13 thoughts on “Big Python Transition In Arch Linux

  1. Thanks, but what is about PyQt. Will PyQt support Python 3 by now, or do i still have to install it from AUR?

    • That depends on the maintainer of pyqt and what they decide to do with the package.

  2. Pingback: Python 3 et Gwibber ? Une vraie galère. | Le Weblog de Frederic Bezies

  3. Hello Allan,

    Thanks for the hard work! In my case, as a were-user of [testing] and a Python developer, I upgraded my box with new py packages. The transition was quite well as you said but most of the installed python applications under /usr/lib/python2.6/site-packages/ have stayed there and therefore weren’t runnable. For instance, when I reinstalled ipython, it was installed under that directory but not py3k’s site-packages folder. Is this because it wasn’t rebuilt? I thought maybe it could be related with setuptools or something?

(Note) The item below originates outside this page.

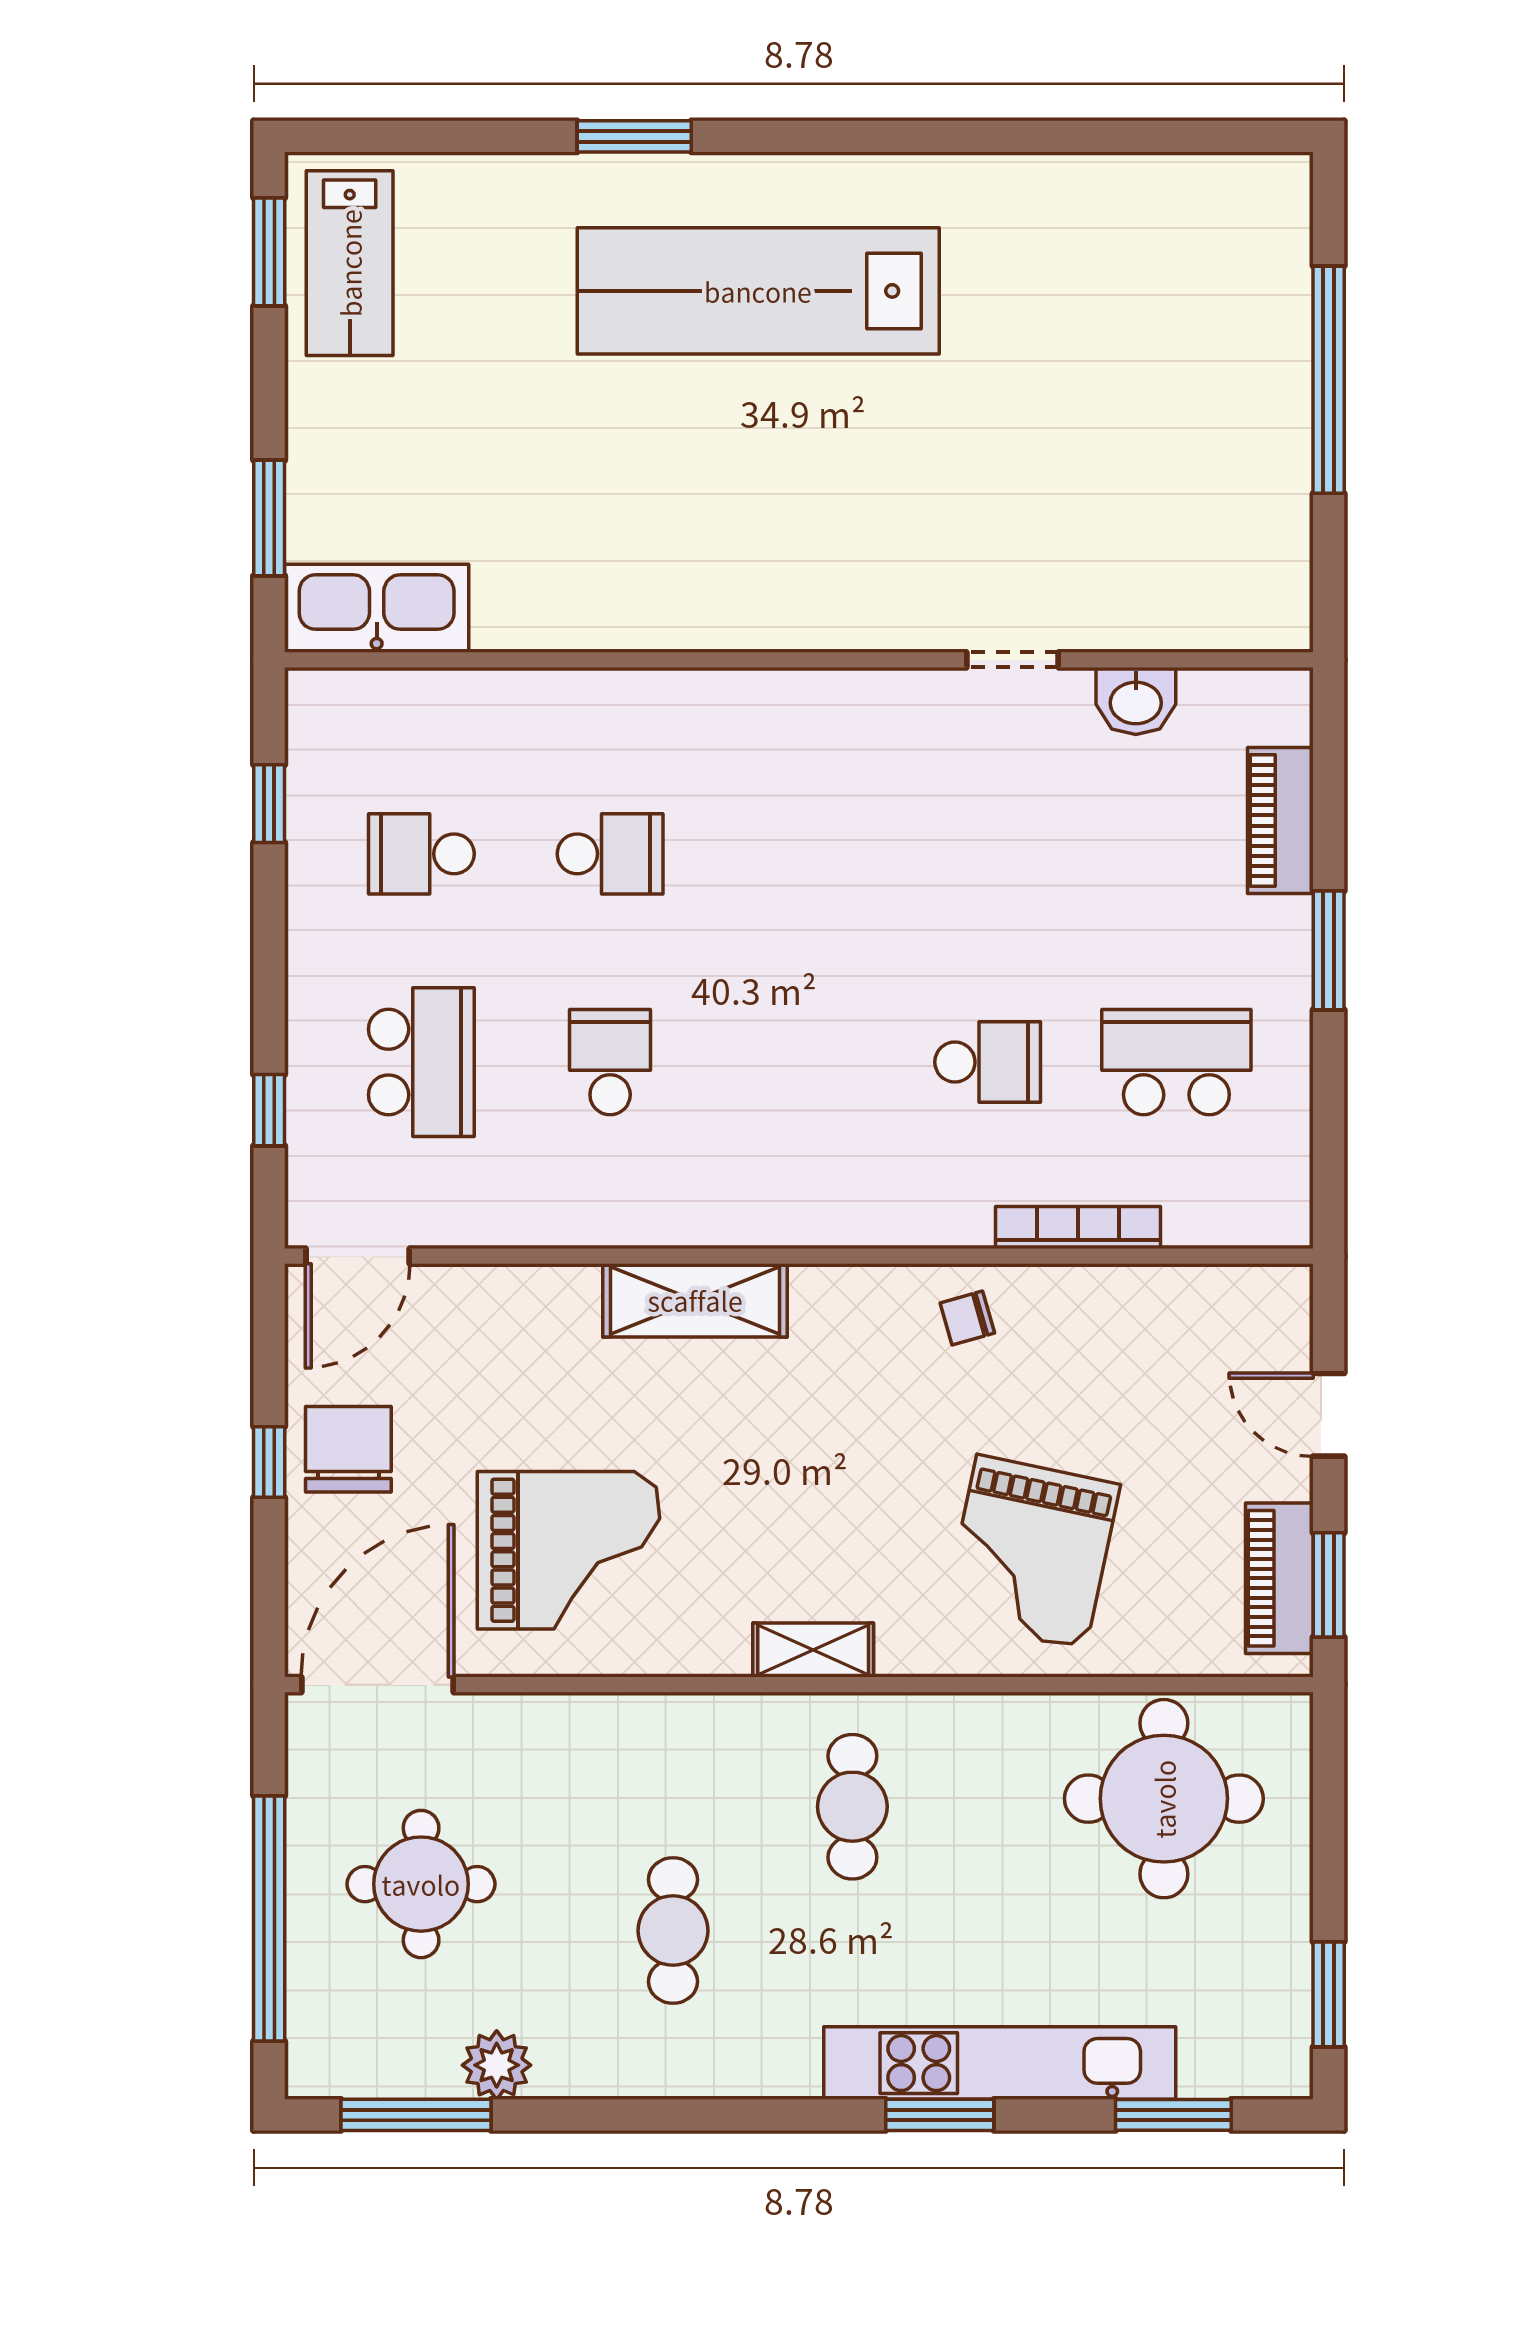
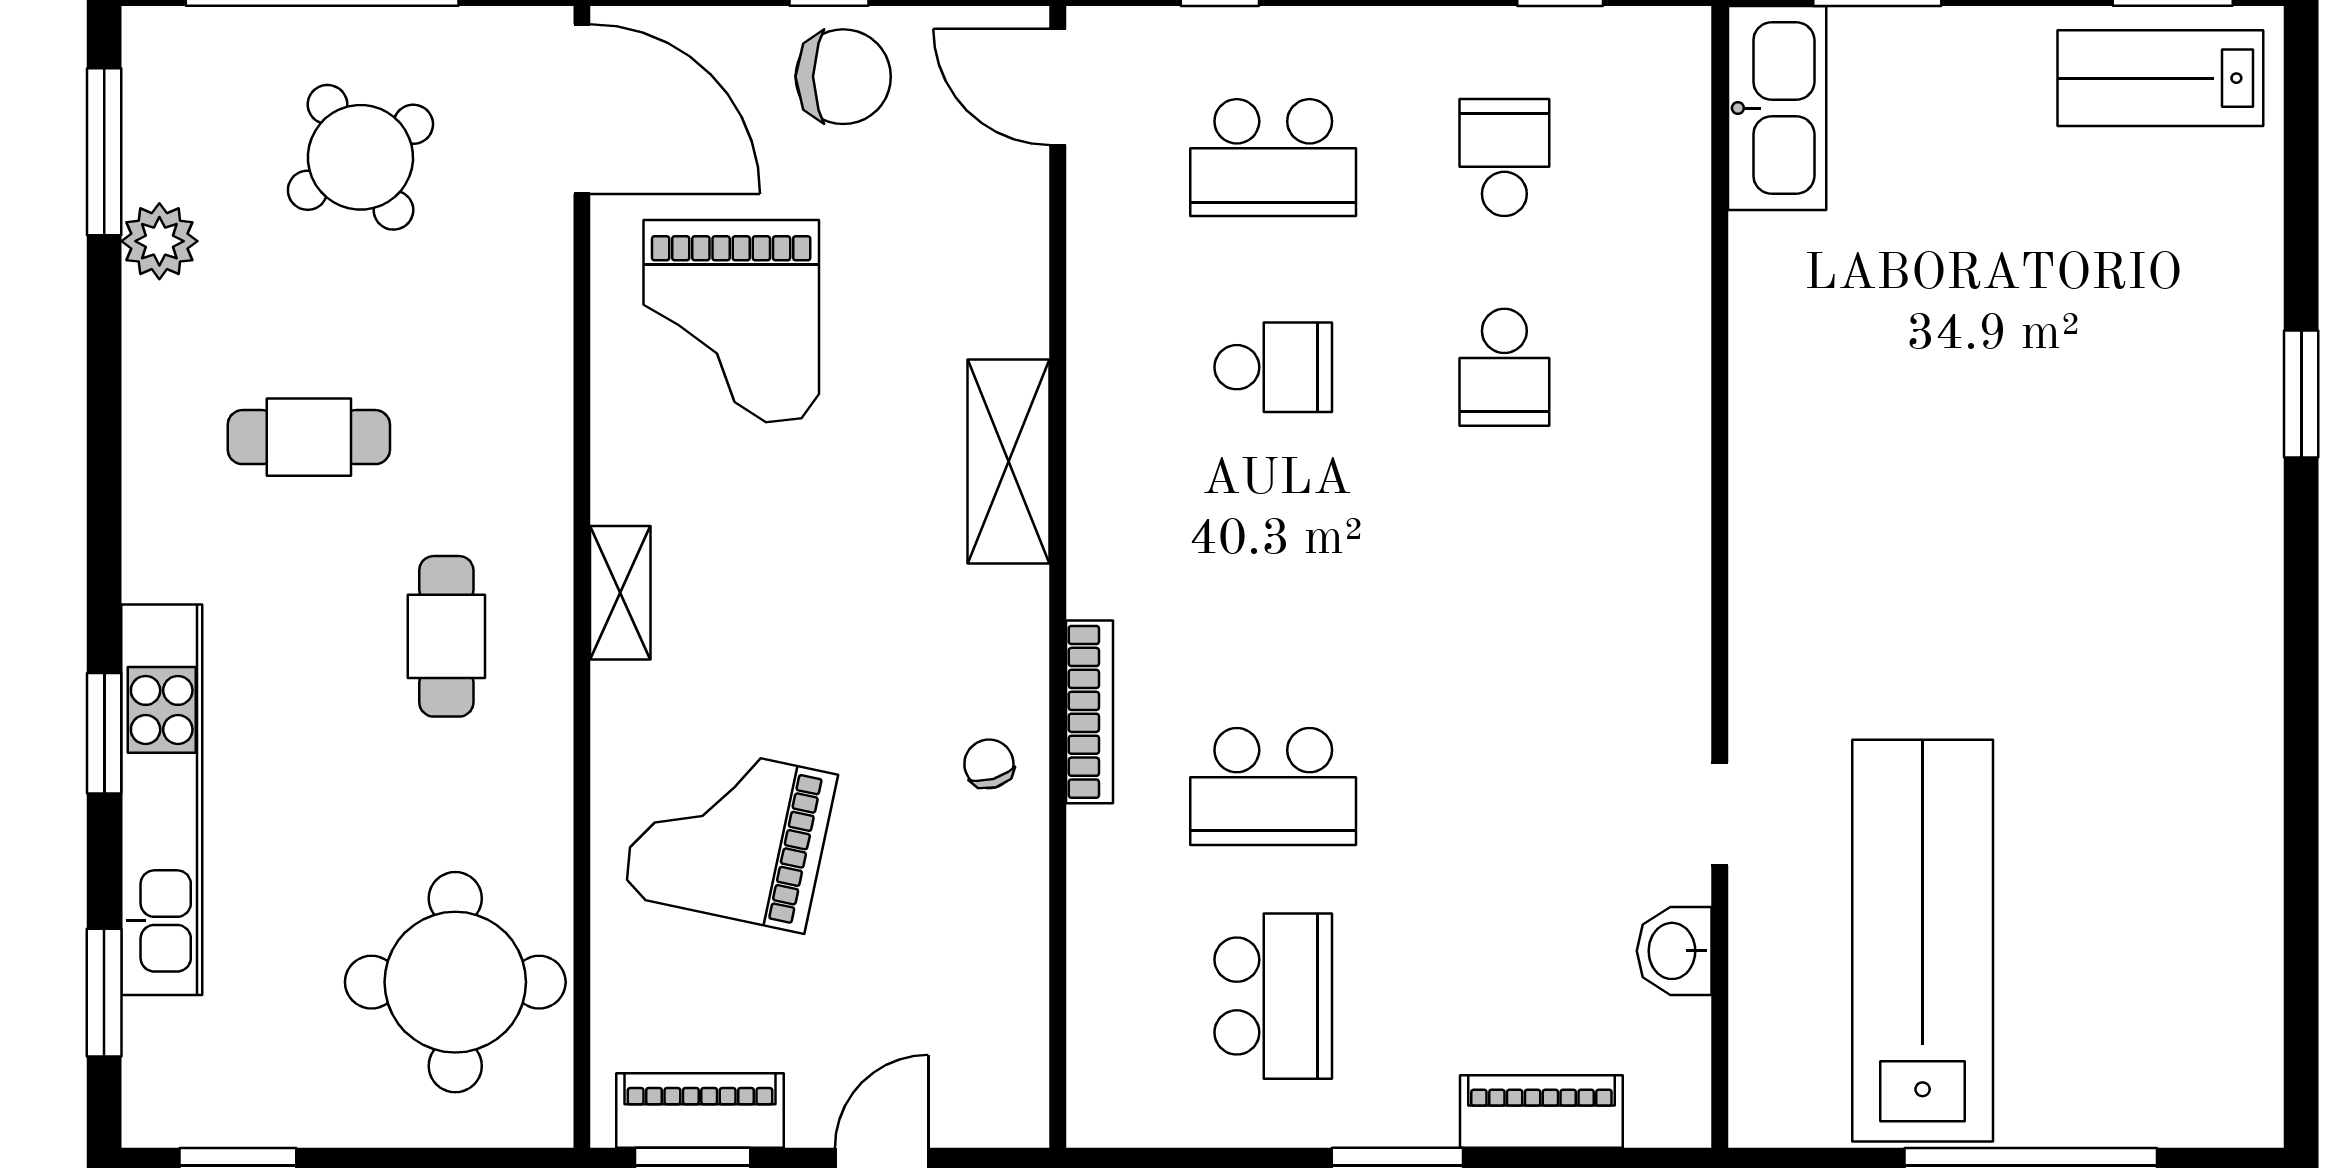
lab bench: (758, 291) -> (1923, 941), moved
school desk: (988, 1062) -> (1273, 786), width x1.85
bookcase: (1078, 1228) -> (1089, 712), moved
cafe table: (852, 1807) -> (446, 636), turned 90
round table: (421, 1884) -> (360, 157), turned -32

    • You need to enable the [community-testing] repository to get rebuilds for [community] packages.

  4. > It seems that while most (all?) distributions include a /usr/bin/python3 link to their python3.x binary, none do the same thing for python2.x.

    Not sure what distributions you have checked on, but on a few boxes I have access to ($ cat /etc/issue | head -n1; whereis python2 | trim useless shit):

    Red Hat Enterprise Linux Server release 5.5 (Tikanga)
    python2: /usr/bin/python2.4 /usr/bin/python2

    CentOS release 5.5 (Final)
    python2: /usr/bin/python2.4 /usr/bin/python2 /usr/bin/python2.6

    Debian GNU/Linux 4.0 n l
    python2: /usr/bin/python2.4 /usr/bin/python2.5

    So it looks like just Debian sucks. 🙂

    • You are right. It appears it is just Debian. Ubuntu even has it.

      I was sure I tested a Fedora box I had… turns out that did not have python installed on it at all! So not the best of testing…

  5. > files with a “#!/usr/bin/python” or “#!/usr/bin/env python” shebang

    can you expand? What’s wrong with that (if the package if supposed to work with python 3) ?

    • If it is python3 compatible code, and it only depends on python3 compatible libs, then nothing.
      But most of the time #!/usr/bin/env python3 is used if it is…

  6. I appreciate the courage in doing such a transition, now I have an excuse to produce python3-compatible code 🙂

  7. The move to python3 was 1+ year too early!

    There’s no Python Web Framework which works with Python3, because there’s no WSGI spec. for Python3. No Django, Pylons, Zope or whatever! 🙁

    Sure I can use the python2 package and the switch is flawless, anyway move so early just cause more trouble then move in 1 year.